1. A tire structural member forming method comprising the steps of: providing a forming drum of a diameter on which a tire structural member in the form of a band-shaped member is to be formed, and a transfer drum of a diameter greater than the diameter of the forming drum;determining a width of said band-shaped member by dividing the circumference of said forming drum by a predetermined integer;cutting a long band having the thus determined width into successive strips of a predetermined length;applying a predetermined number equal to said integer of the strips successively in a circumferentially adjoining arrangement onto the transfer drum with side edges of adjacent strips overlapping each other, while the transfer drum is held stationarily at a position and turned intermittently at that position, to thus obtain the band-shaped member having a predetermined length which is substantially equal to the circumfrence of the forming drum;moving the transfer drum holding the band-shaped member away from said position to another position close to the forming drum to hold a leading end of the band-shaped member between the transfer drum and the forming drum;transferring the band-shaped member from the transfer drum to the forming drum by turning the transfer drum and the forming drum in opposite directions, respectively, at the same surface speed, whereby the leading end and a trailing end of the band-shaped member are brought into abutting contact with each other; andforming a tire structural member on the forming drum by bonding together the leading end and the trailing end of the band-shaped member transferred to the forming drum.

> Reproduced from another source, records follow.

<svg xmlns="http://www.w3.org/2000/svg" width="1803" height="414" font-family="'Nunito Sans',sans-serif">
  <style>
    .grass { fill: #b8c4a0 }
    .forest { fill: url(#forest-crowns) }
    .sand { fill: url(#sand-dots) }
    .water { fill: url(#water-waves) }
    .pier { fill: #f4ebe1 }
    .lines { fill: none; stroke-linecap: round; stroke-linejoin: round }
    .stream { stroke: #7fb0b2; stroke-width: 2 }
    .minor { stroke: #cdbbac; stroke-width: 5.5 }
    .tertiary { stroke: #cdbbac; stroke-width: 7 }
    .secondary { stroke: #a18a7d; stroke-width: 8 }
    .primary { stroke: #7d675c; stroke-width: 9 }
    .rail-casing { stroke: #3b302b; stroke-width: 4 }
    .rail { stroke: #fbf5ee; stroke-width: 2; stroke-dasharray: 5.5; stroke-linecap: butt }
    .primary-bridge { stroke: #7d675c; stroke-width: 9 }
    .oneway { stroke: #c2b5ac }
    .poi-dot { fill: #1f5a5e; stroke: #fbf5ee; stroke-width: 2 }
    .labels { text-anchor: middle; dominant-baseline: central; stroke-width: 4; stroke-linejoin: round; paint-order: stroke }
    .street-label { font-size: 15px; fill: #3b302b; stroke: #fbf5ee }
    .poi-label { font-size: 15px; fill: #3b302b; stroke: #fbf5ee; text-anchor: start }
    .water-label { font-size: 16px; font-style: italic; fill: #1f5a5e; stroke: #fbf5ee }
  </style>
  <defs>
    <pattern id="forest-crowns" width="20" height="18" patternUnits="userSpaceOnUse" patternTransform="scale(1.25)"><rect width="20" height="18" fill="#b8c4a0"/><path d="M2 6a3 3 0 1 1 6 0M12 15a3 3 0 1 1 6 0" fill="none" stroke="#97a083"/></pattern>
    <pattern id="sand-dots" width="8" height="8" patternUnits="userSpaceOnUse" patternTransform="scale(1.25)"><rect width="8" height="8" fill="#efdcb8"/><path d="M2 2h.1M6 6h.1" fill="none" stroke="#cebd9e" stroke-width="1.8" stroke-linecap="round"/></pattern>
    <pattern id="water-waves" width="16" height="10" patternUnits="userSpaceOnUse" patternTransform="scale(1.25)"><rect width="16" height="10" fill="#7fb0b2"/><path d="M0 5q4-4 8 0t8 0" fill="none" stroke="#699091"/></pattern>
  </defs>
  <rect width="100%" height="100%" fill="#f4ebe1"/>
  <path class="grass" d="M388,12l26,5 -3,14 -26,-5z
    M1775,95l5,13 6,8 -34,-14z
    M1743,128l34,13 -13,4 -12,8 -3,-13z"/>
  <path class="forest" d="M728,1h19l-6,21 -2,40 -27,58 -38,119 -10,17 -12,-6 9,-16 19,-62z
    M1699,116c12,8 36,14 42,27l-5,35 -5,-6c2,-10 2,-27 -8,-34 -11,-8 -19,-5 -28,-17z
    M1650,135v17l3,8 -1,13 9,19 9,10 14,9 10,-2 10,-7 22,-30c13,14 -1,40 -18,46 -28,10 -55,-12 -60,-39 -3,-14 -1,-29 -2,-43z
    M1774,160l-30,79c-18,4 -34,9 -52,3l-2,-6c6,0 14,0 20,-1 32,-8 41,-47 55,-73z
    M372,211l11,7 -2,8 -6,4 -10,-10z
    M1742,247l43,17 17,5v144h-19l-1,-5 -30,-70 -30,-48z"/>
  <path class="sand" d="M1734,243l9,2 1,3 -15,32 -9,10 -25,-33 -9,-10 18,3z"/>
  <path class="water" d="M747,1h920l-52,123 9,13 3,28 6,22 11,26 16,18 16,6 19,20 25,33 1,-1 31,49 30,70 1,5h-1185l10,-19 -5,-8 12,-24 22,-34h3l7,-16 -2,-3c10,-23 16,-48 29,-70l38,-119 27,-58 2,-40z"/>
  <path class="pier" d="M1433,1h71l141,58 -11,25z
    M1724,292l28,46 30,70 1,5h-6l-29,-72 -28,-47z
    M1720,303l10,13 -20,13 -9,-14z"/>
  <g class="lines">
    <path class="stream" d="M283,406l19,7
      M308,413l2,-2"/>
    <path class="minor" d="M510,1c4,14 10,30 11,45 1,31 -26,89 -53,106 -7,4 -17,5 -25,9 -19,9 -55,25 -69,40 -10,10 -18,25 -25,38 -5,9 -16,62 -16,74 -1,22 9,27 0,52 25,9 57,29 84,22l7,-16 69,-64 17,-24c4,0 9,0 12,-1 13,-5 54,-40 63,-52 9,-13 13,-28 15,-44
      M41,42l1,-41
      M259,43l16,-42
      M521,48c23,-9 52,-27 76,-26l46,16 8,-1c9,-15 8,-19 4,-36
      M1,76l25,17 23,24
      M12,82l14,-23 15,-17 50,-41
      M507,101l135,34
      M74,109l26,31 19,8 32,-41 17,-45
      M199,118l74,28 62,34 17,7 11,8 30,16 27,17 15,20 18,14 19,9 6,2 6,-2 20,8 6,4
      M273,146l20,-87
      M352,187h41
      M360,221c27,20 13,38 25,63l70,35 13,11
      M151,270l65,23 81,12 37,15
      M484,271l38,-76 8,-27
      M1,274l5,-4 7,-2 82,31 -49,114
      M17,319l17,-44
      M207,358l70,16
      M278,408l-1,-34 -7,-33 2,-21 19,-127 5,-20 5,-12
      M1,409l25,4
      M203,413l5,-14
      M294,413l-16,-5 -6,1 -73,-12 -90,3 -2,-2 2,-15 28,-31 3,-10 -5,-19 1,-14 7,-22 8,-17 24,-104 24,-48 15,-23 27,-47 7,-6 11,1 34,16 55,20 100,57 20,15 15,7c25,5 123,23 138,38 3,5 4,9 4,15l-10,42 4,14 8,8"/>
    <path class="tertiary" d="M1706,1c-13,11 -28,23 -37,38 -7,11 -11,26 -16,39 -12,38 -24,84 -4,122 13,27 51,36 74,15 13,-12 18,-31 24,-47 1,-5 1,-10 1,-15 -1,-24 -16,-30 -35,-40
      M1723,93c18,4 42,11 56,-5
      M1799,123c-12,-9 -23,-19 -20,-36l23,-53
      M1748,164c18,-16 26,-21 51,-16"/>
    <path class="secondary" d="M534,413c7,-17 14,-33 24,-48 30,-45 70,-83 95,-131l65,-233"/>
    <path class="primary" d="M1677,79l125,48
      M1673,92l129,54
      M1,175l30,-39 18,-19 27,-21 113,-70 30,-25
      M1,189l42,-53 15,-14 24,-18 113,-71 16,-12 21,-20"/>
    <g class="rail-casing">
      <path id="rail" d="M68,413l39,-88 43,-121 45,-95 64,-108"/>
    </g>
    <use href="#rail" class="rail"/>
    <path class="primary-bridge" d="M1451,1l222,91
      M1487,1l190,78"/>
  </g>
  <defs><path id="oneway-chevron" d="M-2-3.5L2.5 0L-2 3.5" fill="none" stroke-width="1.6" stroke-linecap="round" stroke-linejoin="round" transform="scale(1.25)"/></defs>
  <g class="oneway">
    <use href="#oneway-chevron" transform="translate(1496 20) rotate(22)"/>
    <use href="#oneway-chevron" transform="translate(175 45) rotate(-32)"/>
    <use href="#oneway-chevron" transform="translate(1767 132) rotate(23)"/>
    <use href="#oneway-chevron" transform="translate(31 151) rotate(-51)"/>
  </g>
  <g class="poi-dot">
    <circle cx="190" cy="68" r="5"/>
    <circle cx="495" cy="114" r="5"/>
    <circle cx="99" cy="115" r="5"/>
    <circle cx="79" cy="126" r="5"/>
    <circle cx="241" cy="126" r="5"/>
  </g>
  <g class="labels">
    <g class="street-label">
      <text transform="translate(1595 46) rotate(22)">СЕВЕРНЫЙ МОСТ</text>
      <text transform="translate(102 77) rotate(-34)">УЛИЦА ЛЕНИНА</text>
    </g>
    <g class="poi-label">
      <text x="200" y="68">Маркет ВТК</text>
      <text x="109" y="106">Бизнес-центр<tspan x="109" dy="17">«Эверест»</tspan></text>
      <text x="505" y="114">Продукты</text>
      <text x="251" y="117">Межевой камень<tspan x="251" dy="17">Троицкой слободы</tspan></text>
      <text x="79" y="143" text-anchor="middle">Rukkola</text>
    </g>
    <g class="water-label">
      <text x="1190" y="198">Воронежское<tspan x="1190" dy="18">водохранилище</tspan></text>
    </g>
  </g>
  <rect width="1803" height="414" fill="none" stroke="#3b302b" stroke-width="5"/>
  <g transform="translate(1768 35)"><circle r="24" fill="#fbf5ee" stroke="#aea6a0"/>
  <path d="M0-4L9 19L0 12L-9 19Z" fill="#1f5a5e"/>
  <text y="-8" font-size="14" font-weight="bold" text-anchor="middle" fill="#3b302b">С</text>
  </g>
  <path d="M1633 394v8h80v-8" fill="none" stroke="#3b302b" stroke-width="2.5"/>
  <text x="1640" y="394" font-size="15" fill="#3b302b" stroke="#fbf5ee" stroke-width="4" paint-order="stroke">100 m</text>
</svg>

2. The tire structural member forming method according to claim 1, wherein the band-shaped member is applied to and held on the transfer drum by suction from within the transfer drum.

3. The tire structural member forming method according to claim 1, wherein the transfer drum is finished by a surface treatment such that the band-shaped member applied to the transfer drum can be easily separated from the transfer drum.

4. The tire structural member forming method according to claim 1, wherein the transfer drum is moved toward and away from the forming drum by swinging or translation.

5. The tire structural member forming method according to claim 1, further comprising: urging the band-shaped member that is being transferred from the transfer drum to the forming drum, away from the transfer drum, to thereby press the band-shaped member against the forming drum.

6. The tire structural member forming method according to claim 1, wherein the strips are applied to and held on the transfer drum by suction from within the transfer drum, and the band-shaped member is urged away from the transfer drum by switching from the suction to outward air blowing from within the transfer drum.